Have you heard that your work and your impartiality as a speaker have been questioned by the Spanish?
— Obviously no one is perfect and there are things I could’ve done better, but I have a good relationship with my Spanish and Catalan colleagues. We’ve had heated, highly emotional debates. Now, from a personal point of view, I’m nothing if not satisfied. The debate took place in a professional atmosphere. It’s been tough, but mutual respect prevailed. If anyone has questioned my professional reputation and independence, I’m not aware of it. If someone makes serious accusations against the rapporteur, they need to back them up with evidence, and it seems to me that no one can find any. I know that I’ve been accused of something or other in the Spanish media a few times, but that’s political life for you. I’m used to it. It’s been hard, emotional, sometimes disappointing.

—You refer to CatalanGate in the report, the recent phone-hacking scandal by Spain’s intelligence services, mainly against leaders of the Catalan independence movement. Do you think that this shows that even with the Socialists in government, Spain continues to approach the Catalan issue as though it were an existential emergency?
—This report is meant as a follow-up, so I haven’t had the opportunity to learn more about the matter in order to draw any conclusions. Spain isn’t a unique case, and the Council of Europe has commissioned a special report on the Pegasus case and its implications in a number of countries. The volume of information on this topic is huge and it involves a lot of work, so I haven’t added anything else on this issue.

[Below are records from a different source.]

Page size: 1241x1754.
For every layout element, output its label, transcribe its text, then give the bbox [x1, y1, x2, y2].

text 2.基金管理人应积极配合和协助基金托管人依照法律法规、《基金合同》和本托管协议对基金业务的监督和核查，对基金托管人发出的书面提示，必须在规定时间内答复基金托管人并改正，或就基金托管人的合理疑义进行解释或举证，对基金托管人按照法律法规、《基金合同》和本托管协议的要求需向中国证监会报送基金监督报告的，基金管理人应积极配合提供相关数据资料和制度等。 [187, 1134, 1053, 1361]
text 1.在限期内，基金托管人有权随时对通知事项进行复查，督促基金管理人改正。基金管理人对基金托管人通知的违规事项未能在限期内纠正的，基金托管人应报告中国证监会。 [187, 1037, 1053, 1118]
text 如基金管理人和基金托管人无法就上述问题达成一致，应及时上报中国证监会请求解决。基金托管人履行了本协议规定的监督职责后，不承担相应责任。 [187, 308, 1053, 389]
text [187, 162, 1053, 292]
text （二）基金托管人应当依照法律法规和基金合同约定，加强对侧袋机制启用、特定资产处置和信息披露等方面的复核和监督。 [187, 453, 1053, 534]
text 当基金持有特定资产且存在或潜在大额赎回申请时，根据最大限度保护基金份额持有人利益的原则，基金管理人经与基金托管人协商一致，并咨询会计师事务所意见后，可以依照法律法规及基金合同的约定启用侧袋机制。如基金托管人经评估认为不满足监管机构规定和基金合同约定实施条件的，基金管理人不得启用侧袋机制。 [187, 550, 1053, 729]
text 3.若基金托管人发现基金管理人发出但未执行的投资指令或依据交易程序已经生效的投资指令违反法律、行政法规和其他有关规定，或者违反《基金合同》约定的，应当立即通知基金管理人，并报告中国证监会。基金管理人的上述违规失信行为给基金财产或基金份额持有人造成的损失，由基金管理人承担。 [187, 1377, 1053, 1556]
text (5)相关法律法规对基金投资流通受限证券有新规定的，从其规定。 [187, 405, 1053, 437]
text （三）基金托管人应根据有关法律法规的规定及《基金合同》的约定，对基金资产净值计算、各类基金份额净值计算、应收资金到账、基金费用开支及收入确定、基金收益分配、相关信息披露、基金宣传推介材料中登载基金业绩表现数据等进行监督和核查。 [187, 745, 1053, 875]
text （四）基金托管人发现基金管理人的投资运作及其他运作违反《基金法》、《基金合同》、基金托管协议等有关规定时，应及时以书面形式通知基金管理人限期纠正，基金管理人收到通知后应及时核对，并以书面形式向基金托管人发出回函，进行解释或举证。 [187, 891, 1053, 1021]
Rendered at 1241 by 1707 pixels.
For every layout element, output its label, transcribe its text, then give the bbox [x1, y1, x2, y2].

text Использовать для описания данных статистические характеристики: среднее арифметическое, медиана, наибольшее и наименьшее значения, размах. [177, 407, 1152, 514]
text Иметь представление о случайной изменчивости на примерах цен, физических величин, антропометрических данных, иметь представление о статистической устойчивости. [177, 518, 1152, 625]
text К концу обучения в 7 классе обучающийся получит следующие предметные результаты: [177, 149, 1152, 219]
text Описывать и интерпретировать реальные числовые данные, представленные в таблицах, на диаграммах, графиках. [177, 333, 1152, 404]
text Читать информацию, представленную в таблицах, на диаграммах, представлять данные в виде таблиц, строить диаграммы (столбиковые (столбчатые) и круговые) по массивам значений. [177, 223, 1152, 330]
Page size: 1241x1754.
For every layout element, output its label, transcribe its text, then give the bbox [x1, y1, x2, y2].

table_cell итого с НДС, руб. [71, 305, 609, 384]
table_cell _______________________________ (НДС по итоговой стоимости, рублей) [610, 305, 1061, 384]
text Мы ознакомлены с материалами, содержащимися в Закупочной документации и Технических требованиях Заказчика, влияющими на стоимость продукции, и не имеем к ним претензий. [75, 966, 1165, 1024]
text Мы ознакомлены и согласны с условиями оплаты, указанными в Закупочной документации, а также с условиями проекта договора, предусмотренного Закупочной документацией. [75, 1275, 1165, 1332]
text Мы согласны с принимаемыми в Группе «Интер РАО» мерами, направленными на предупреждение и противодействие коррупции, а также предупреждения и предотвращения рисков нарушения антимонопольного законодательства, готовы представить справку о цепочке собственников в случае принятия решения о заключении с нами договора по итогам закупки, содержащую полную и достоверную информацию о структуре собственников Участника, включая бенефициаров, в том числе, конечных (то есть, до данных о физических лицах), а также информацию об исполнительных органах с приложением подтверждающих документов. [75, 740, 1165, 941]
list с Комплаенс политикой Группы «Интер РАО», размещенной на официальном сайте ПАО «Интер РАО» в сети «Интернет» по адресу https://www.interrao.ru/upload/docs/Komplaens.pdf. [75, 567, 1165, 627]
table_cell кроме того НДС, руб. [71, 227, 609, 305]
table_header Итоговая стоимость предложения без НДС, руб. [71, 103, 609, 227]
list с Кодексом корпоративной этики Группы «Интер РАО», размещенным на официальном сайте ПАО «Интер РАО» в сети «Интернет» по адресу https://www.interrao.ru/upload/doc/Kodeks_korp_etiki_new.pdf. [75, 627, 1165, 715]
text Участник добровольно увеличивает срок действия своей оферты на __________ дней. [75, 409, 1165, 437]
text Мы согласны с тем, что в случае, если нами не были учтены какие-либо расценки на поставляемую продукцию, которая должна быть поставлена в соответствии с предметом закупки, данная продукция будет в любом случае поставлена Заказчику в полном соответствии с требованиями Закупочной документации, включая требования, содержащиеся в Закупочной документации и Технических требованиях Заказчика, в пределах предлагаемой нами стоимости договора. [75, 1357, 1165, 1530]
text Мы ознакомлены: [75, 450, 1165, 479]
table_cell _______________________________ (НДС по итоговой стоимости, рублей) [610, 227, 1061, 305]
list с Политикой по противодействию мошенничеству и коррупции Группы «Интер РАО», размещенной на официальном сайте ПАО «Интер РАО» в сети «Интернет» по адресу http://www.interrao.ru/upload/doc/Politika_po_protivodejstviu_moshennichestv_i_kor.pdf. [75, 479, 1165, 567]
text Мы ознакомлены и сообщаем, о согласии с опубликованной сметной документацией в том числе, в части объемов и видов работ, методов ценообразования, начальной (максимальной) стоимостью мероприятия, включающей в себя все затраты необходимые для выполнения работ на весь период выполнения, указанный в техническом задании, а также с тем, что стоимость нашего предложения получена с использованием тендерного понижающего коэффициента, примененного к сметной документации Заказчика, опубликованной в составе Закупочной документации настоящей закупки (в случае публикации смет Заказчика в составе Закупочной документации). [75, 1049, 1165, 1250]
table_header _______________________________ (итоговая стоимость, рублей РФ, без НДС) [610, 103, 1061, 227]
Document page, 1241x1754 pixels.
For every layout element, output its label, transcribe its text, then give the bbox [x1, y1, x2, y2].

—Let me put it another way. Did you think that a year ago the pardons were the beginning of a new path and that now it looks like this isn’t the case?
—I’d say that’s an overly-simplistic conclusion. The situation is more complex. Reaching a reasonable compromise is a complex process that has many components, and I don’t think it can be described in terms of black or white. When the report was published a year ago, the most important thing was that there were people who had been deprived of their liberty and now they are no longer in prison. One person unjustifiably deprived of their liberty is one too many. And that’s no longer the case, which means significant progress has been made. And while in some respects we can see that progress has been made, in others, unfortunately, it’s not the case. But it’s a process. Democracy is a process. The main thing is to ensure that the most basic human rights aren’t violated. Everything can be debated, but I see that this dialogue is ongoing, even in the face of serious difficulties, which is understandable. I can only hope that this dialogue will bear fruit sooner or later. Because, ultimately, all decisions will be in the hands of the people, in Madrid and in Barcelona. We can only provide advice as to general European values, but the whole idea of democracy is that people have to decide for themselves. And I think that Spanish democracy is sufficiently mature to tackle a thorny issue such as this one.